[Work required]: Any picture in the material should be left out, while all other lines are copied exactly.
···
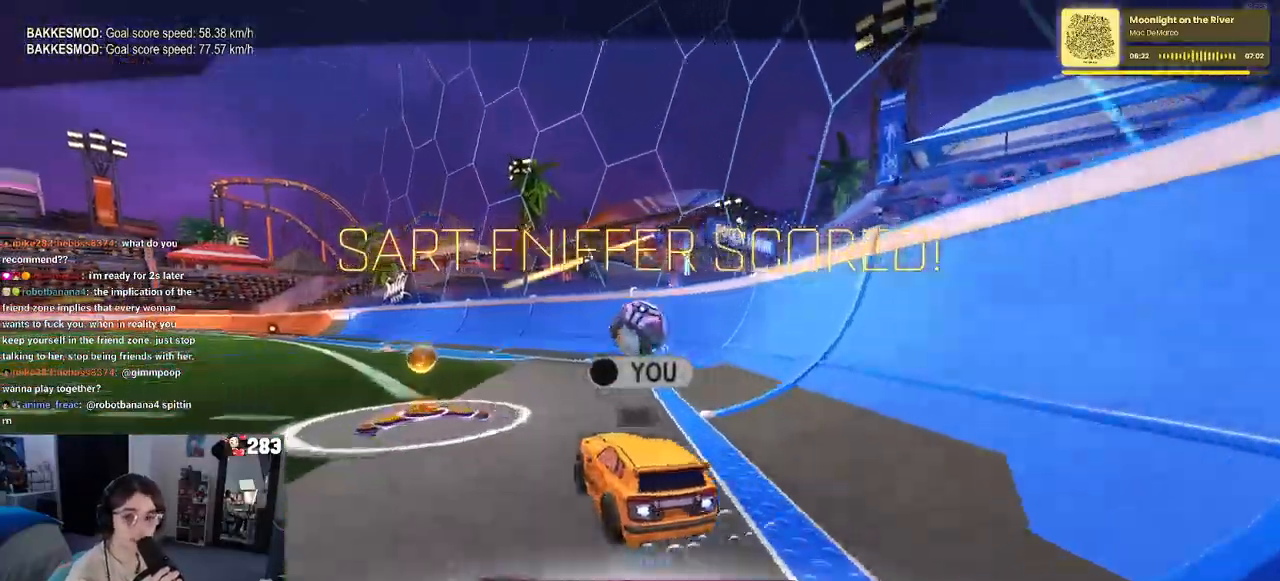
{"buttons": ["R2"], "left_stick": "center", "right_stick": "center", "events": []}
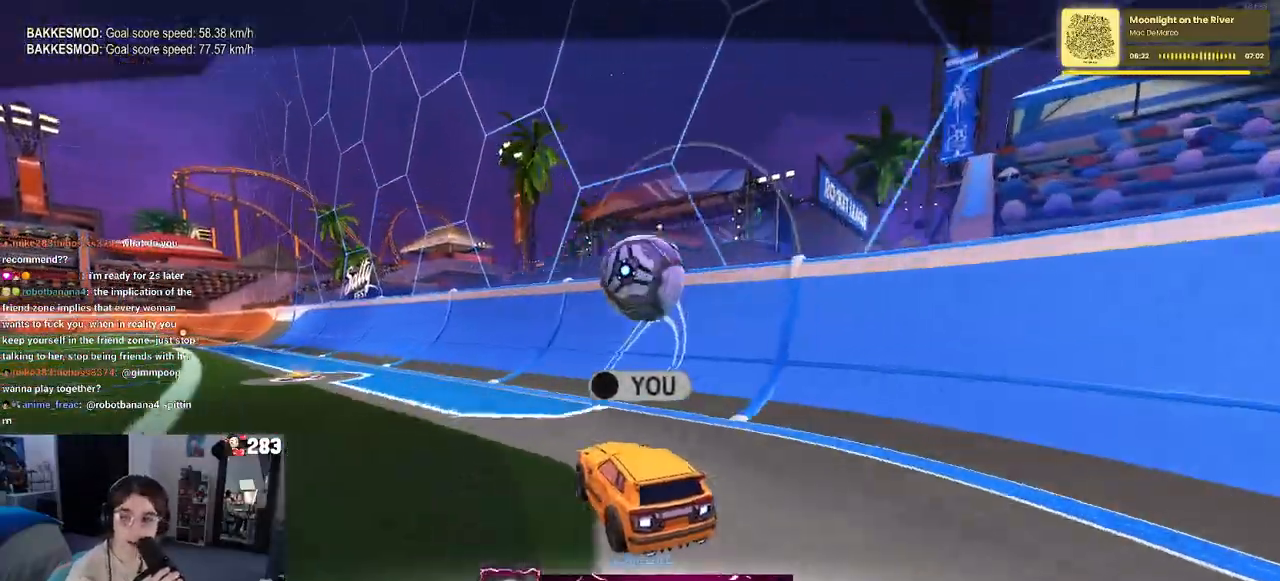
{"buttons": ["R2"], "left_stick": "center", "right_stick": "center", "events": []}
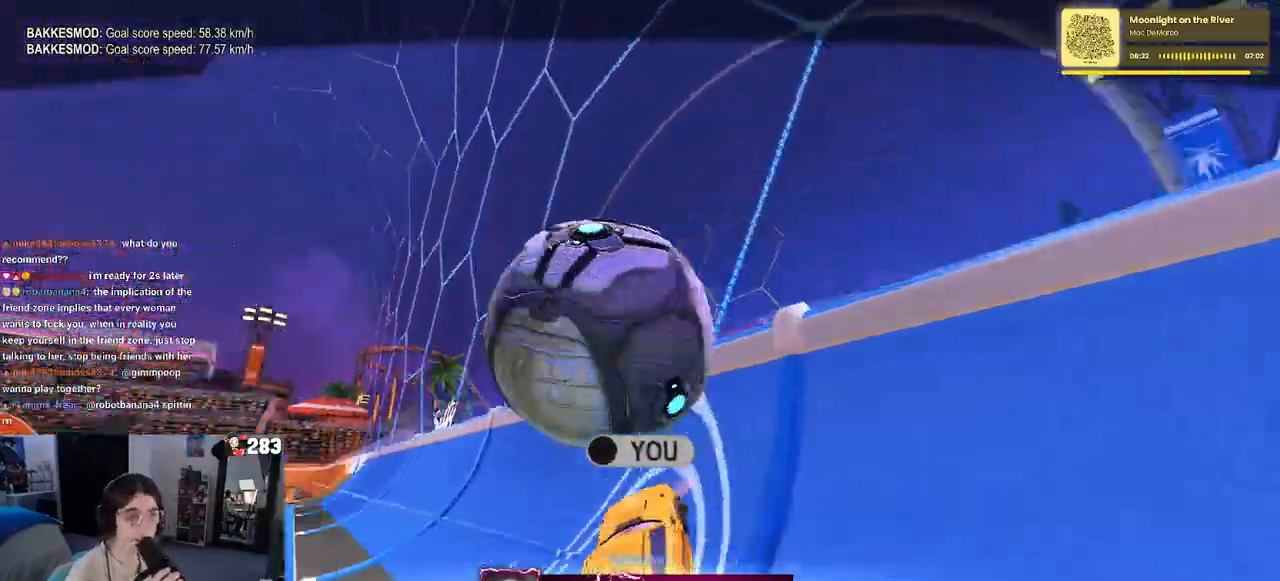
{"buttons": ["R2"], "left_stick": "center", "right_stick": "center", "events": []}
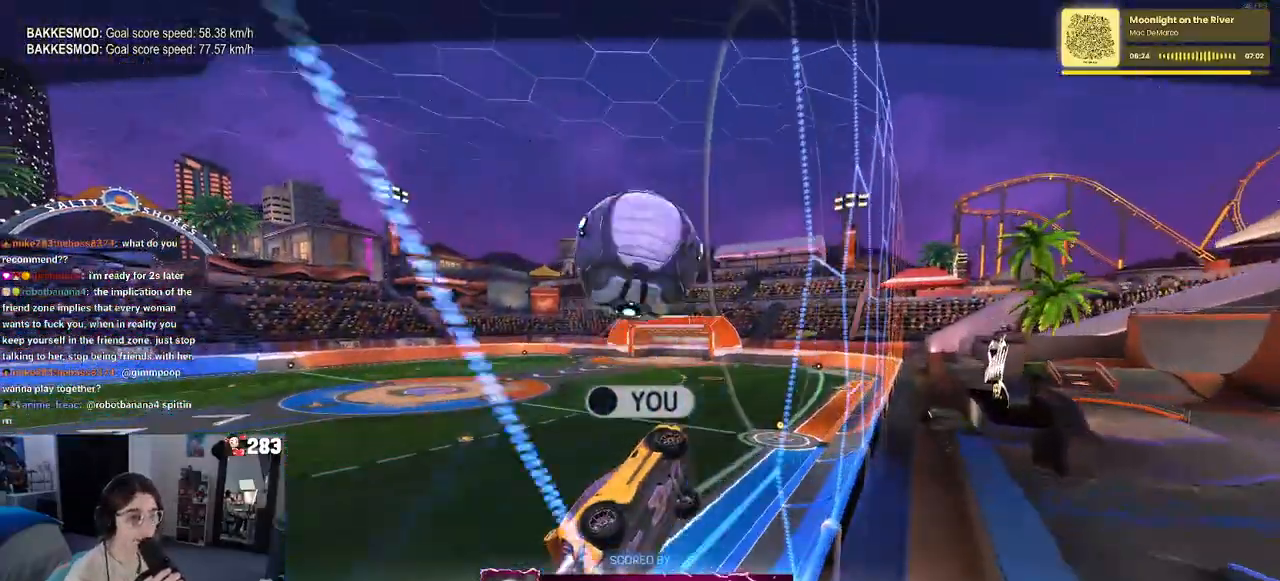
{"buttons": ["R2"], "left_stick": "center", "right_stick": "center", "events": []}
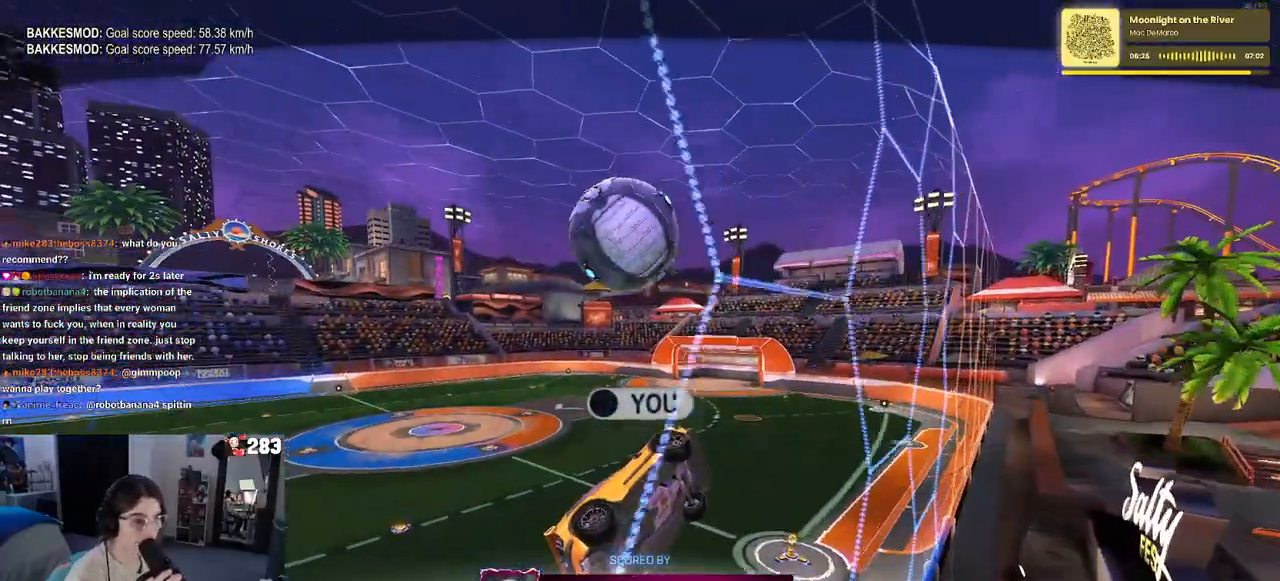
{"buttons": ["R2"], "left_stick": "center", "right_stick": "center", "events": []}
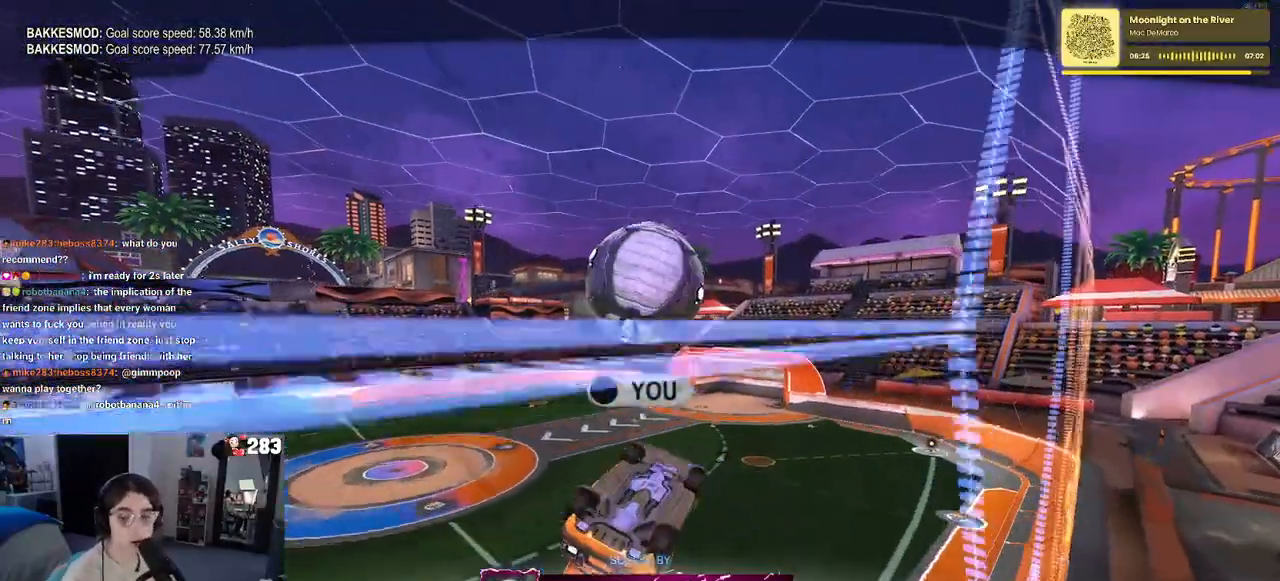
{"buttons": ["R2"], "left_stick": "center", "right_stick": "center", "events": []}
···
[Response for this exercise]:
{"buttons": ["R2"], "left_stick": "center", "right_stick": "center", "events": []}
{"buttons": ["R2"], "left_stick": "center", "right_stick": "center", "events": []}
{"buttons": ["R2"], "left_stick": "center", "right_stick": "center", "events": []}
{"buttons": ["R2"], "left_stick": "center", "right_stick": "center", "events": []}
{"buttons": ["R2"], "left_stick": "center", "right_stick": "center", "events": []}
{"buttons": ["R2"], "left_stick": "center", "right_stick": "center", "events": []}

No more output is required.